## Supplied passage
= = = = = = =

As a result, bringing sedition accusations against academics, attorneys, social
activists, and students violates the Supreme Court's mandate.
- Democratic values were suppressed
Because of the indiscriminate use of sedition laws, India is referred to as an
elected autocracy.
Current Stance On Sedition Law
A Chronology Of The Anti-Sedition Laws
- 1890
The Special Act XVII made sedition a crime under section 124A of the Indian
Penal Code.
- 1897
Bal Gangadhar Tilak, a freedom warrior, was notably tried for sedition
- January 20, 1962
The Supreme Court affirms the law's legitimacy in the Kedar Nath case, but
argues that criticism of the government cannot be regarded as sedition unless it
is coupled with a demand for violence.
- July 15, 2021
A bench led by CJI NV Ramana issued a notice to the Centre in response to
challenges to the provision's legality.
- April 27, 2022
The Supreme Court sent the Centre notice of the other pleas and provided the
Solicitor General time to respond.
- May 5, 2022
If appeals challenging the sedition statute are forwarded to a larger bench, the
SC said it would hear arguments on May 10 on legal questions.
- May 7, 2022
The Solicitor General upholded the sedition statute and a 1962 constitutional
court decision supporting its legality.
- May 9, 2022
The Ministry of Home Affairs provided an affidavit in which they referred to the
PM's position on the matter. It asked the Hon'ble Supreme Court not to spend
time debating the constitutionality of the sedition legislation.
- May 11, 2022
The use of the 152-year-old sedition legislation has been put on hold by the
Supreme Court.
Since there has been such widespread abuse of sedition laws in recent decades,
the topic of whether the law should be preserved or repealed has always been
raised.
As a result, a petition was filed by Major-General SG Vombatkere (Retd) and he
pleaded that:
"Sedition is a legal relic from the times of colonial rule, it has been removed
from the British statute book and deserves to be struck down for our republic."
According to the petition, criminalizing expression based on unconstitutionally
vague definitions such as "disaffection toward government" or "contempt against
government," among other things, places unreasonable restrictions on the
fundamental right to free expression guaranteed under Article 19(1)(a) and
causes a chilling effect[1] on free speech. It goes on to say that before
dealing with Section 124-A, it's important to evaluate the passage of time and
the evolution of the law. The petitioner claimed that the Supreme Court
supported the Sedition legislation in the 1962
Kedar Nath versus State of
Bihar[2] case. Doctrines like the 'chilling effect' on free expression were
unheard of at the time.

= = = = = = =

## Data provided
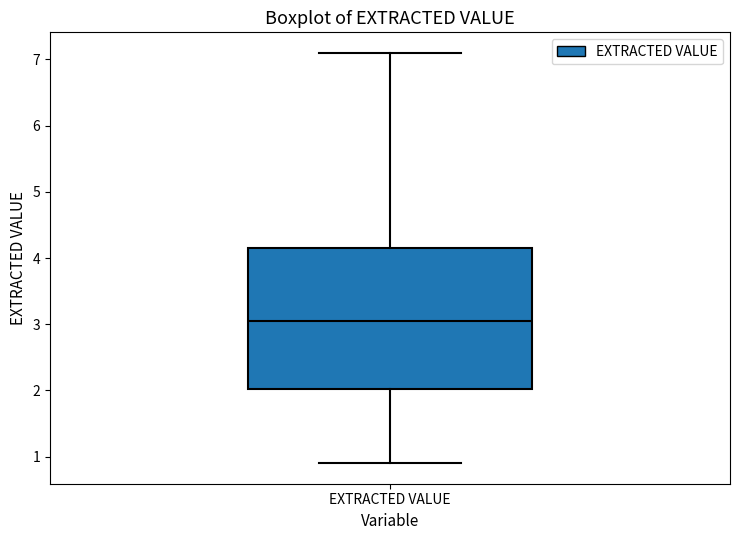

Where is the lower edge of the box for EXTRACTED VALUE on the y-axis? The values are not printed on the chart, so give them approximately, as read against the axis.

2.0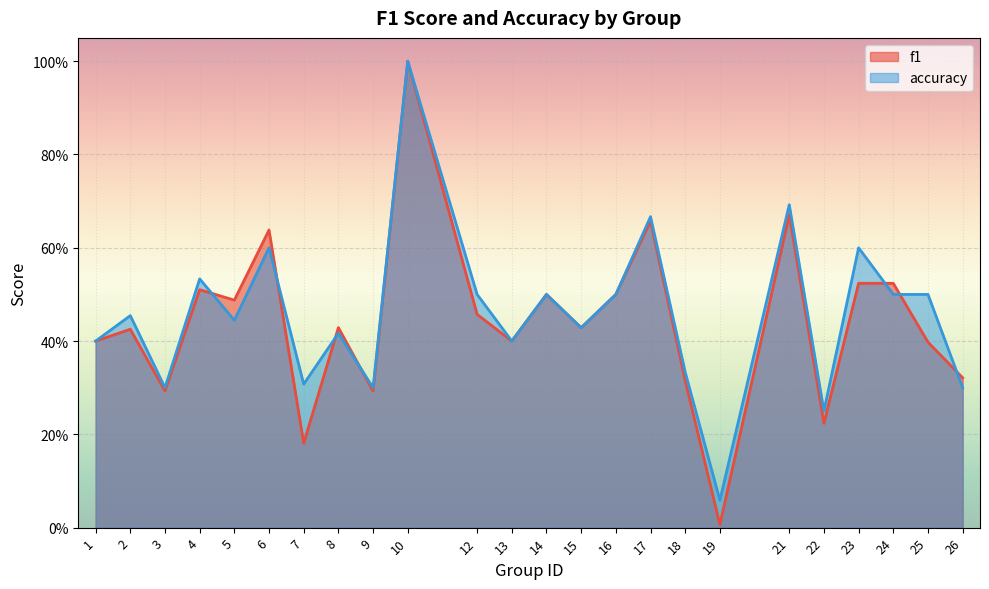

Rank the series by their average value, from lowest to highest.

f1, accuracy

= = = = = = =

## What the task requires
Continue the piece on India's sedition law above from its last sentence.

## Exercise output
The Supreme Court as a result suspended contentious sedition legislation from
the colonial era. The court also stated that federal and state authorities could
not bring fresh sedition accusations against anyone until the statute was
reviewed. It also halted all outstanding sedition trials, appeals, and hearings,
and said that anyone accused of sedition might seek bail from the courts.
Further, A three-judge panel hearing a petition against the provision, which
included India's Chief Justice N.V Ramana said that, "The rigors of Section 124A
are not in sync with the contemporary social context, and were meant at a time
when this country was under the colonial government,". This provision of
legislation should not be used until the re-examination is completed.
Conclusion
Despite the fact that our country has had a sedition statute for more than 150
years, there has always been a difference of opinion about it. Given the number
of times the legislation has been exploited, the Supreme Court's recent judgment
is reasonable, even if it is only temporary. Regardless of the fact that the
regulation was enforced by Britishers during the colonial era, it became
outdated in the UK in the 1960s and was ultimately abolished in 2009.
Some sedition laws have also been repealed in the United States.Laws that have
been misused for a long period inevitably lose their authority thereby making it
essential to review them or take necessary measures.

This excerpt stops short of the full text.